Eglises d'Asie

Le pape François aux Birmans : « Face à la violence, gardez l’espoir, l’unité et la vérité. »

Publié le 18/05/2021




Lors d’une messe spéciale célébrée à Saint Pierre de Rome dimanche pour la communauté birmane, le souverain pontife a encouragé les Birmans à ne pas perdre la foi et à s’engager, même au péril de leur vie.

Près de 200 personnes ont participé, dimanche, à une messe spéciale célébrée pour la communauté birmane à Rome par le pape François. Des religieuses, prêtres, séminaristes et laïcs birmans vivant à Rome et dans d’autres régions d’Italie s’étaient rassemblés pour la célébration eucharistique, au cours de laquelle les lectures, prières et psaume étaient prononcés en birman.

Visiblement ému, le pape s’est adressé durant son homélie non seulement aux personnes présentes mais aussi aux quelques 750 000 catholiques, ainsi qu’aux autres chrétiens et aux fidèles de différentes confessions qui suivaient la célébration en ligne depuis ce pays à majorité bouddhiste de 52 millions d’habitants : « Chers frères et sœurs, a-t-il interrogé, en ces jours où votre pays bien-aimé, le Myanmar, connaît la violence, les conflits et la répression, demandons-nous : qu’est-ce que nous sommes appelés à garder ? » Il a ensuite encouragé les Birmans à conserver « la foi, qui aide à garder l’espoir lorsque tout espoir semble perdu », l’unité, pour éviter « la maladie de la division qui affaiblit nos familles, nos communautés, nos peuples… » et la vérité « non pas pour défendre des idées et devenir des gardiens d’un système de doctrines et de dogmes, mais pour rester engagés auprès du Christ »

• DONNÉES CI-DESSOUS
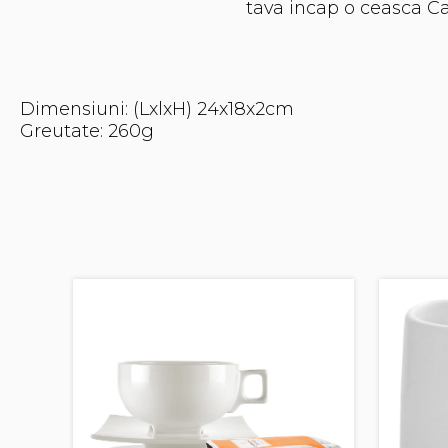
tava incap o ceasca Ca
Dimensiuni: (LxlxH) 24x18x2cm
Greutate: 260g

• CONSIGNE
Recopiez le passage de l'article sur la messe pour la communauté birmane de « Eglises d'Asie » à « de leur vie. », en substituant « Saint-Père » à « souverain pontife ».

• RÉPONSE
Eglises d'Asie

Le pape François aux Birmans : « Face à la violence, gardez l’espoir, l’unité et la vérité. »

Publié le 18/05/2021




Lors d’une messe spéciale célébrée à Saint Pierre de Rome dimanche pour la communauté birmane, le Saint-Père a encouragé les Birmans à ne pas perdre la foi et à s’engager, même au péril de leur vie.